_Required task:_ Convert the lines below, from the line containing "order: Cyatheales" through the line containing "genus: Sophronanthe", both included, into a Markdown table with the columns No. and Entry. Number each line in the No. column, put the line itself in the Entry column, and omit any blank lines.

_Records shown:_
━━━━━━━━
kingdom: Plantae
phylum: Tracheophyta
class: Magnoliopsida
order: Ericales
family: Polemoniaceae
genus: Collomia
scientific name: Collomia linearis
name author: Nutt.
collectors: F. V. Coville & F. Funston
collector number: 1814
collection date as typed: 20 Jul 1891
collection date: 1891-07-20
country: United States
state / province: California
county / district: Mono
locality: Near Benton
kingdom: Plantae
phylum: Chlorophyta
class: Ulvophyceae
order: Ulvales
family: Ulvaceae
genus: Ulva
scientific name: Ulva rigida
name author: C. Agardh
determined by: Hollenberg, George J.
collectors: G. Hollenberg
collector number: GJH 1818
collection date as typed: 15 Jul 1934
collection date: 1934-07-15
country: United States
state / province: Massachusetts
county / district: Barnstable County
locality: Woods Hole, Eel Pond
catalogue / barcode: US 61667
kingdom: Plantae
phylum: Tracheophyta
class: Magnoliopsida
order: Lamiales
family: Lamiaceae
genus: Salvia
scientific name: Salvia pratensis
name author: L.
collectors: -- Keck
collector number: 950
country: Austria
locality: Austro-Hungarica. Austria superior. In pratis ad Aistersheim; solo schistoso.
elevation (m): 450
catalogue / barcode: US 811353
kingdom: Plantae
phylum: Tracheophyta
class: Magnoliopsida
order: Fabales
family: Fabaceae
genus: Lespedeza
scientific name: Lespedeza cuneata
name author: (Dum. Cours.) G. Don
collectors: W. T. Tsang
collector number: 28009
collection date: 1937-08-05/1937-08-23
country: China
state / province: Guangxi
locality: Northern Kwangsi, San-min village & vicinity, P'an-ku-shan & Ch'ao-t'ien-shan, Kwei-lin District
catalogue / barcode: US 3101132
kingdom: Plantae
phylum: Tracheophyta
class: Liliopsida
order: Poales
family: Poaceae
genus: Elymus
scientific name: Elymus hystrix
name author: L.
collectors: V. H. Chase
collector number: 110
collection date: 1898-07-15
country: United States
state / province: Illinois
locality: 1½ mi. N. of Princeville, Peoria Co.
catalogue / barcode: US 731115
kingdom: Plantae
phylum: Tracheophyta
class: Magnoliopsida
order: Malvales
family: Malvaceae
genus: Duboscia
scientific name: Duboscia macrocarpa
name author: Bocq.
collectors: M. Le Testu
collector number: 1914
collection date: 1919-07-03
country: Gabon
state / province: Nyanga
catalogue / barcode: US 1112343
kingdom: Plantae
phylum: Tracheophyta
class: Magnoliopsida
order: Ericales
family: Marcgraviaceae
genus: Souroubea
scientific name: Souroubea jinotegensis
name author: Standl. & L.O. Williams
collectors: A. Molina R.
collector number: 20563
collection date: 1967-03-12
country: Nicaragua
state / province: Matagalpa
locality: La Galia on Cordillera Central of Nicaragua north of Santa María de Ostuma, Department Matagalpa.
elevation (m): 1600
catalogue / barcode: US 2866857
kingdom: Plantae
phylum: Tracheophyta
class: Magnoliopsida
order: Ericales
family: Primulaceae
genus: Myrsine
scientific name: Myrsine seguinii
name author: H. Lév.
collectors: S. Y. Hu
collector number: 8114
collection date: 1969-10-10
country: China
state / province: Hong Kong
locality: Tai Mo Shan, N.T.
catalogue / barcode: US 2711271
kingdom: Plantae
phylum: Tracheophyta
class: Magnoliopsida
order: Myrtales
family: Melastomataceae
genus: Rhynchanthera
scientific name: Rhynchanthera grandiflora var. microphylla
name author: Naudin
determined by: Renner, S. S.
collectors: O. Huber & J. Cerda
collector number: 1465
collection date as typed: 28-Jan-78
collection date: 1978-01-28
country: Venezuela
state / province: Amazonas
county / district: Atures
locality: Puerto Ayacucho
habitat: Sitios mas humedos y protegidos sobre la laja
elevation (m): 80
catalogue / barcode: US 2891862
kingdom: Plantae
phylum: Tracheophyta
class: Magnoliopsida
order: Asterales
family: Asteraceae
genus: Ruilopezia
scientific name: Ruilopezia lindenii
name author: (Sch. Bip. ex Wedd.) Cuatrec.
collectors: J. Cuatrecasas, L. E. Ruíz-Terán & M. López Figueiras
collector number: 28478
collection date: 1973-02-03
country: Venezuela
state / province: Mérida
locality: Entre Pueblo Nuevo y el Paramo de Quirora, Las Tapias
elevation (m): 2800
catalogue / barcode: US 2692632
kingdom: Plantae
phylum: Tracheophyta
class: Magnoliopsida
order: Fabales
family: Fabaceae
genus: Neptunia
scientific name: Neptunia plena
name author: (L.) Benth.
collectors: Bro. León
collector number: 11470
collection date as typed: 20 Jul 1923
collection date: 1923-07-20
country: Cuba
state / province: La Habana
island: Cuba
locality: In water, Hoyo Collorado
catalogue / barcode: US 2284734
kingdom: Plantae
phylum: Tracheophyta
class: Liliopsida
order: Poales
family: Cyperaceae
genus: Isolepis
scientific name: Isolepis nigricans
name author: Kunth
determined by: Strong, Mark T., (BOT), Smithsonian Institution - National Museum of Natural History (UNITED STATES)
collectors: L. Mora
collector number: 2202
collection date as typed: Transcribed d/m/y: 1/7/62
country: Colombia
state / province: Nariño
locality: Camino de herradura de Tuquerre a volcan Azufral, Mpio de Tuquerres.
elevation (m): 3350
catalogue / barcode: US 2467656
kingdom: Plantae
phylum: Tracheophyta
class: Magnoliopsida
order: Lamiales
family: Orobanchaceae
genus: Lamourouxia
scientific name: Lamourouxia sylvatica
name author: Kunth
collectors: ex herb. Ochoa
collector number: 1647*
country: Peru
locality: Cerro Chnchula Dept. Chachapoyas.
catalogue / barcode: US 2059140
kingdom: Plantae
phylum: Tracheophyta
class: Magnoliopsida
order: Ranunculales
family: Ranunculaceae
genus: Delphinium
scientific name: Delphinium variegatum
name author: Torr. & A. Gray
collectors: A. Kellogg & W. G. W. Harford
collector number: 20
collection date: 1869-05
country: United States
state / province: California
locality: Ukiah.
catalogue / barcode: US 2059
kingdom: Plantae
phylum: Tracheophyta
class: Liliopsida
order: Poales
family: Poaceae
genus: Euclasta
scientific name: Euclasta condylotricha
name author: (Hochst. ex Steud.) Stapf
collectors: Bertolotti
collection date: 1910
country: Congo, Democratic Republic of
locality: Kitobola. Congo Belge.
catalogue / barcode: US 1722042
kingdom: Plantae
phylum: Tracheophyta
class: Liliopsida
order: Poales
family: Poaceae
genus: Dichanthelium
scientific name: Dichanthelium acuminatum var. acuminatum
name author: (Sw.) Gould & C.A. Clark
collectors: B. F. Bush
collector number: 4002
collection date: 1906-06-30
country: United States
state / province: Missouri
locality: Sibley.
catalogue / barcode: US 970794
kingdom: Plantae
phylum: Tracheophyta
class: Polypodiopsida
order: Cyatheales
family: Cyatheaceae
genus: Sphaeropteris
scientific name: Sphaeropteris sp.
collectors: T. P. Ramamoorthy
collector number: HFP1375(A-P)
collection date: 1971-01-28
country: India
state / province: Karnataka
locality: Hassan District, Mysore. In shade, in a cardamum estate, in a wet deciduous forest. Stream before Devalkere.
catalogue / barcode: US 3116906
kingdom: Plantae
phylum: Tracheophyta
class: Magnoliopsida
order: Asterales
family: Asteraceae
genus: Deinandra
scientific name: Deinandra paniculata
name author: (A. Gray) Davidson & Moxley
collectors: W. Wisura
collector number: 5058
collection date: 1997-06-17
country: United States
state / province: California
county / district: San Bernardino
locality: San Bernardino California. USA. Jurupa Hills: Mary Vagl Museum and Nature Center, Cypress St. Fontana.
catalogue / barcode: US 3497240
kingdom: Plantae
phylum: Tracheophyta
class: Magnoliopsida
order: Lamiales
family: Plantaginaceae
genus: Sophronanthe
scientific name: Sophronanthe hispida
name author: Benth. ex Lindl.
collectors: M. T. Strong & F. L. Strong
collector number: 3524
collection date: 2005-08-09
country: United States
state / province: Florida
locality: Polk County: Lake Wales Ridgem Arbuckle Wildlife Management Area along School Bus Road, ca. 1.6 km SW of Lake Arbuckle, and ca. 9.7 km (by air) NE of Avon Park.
━━━━━━━━
_Answer in full:_
| No. | Entry |
|---|---|
| 1 | order: Cyatheales |
| 2 | family: Cyatheaceae |
| 3 | genus: Sphaeropteris |
| 4 | scientific name: Sphaeropteris sp. |
| 5 | collectors: T. P. Ramamoorthy |
| 6 | collector number: HFP1375(A-P) |
| 7 | collection date: 1971-01-28 |
| 8 | country: India |
| 9 | state / province: Karnataka |
| 10 | locality: Hassan District, Mysore. In shade, in a cardamum estate, in a wet deciduous forest. Stream before Devalkere. |
| 11 | catalogue / barcode: US 3116906 |
| 12 | kingdom: Plantae |
| 13 | phylum: Tracheophyta |
| 14 | class: Magnoliopsida |
| 15 | order: Asterales |
| 16 | family: Asteraceae |
| 17 | genus: Deinandra |
| 18 | scientific name: Deinandra paniculata |
| 19 | name author: (A. Gray) Davidson & Moxley |
| 20 | collectors: W. Wisura |
| 21 | collector number: 5058 |
| 22 | collection date: 1997-06-17 |
| 23 | country: United States |
| 24 | state / province: California |
| 25 | county / district: San Bernardino |
| 26 | locality: San Bernardino California. USA. Jurupa Hills: Mary Vagl Museum and Nature Center, Cypress St. Fontana. |
| 27 | catalogue / barcode: US 3497240 |
| 28 | kingdom: Plantae |
| 29 | phylum: Tracheophyta |
| 30 | class: Magnoliopsida |
| 31 | order: Lamiales |
| 32 | family: Plantaginaceae |
| 33 | genus: Sophronanthe |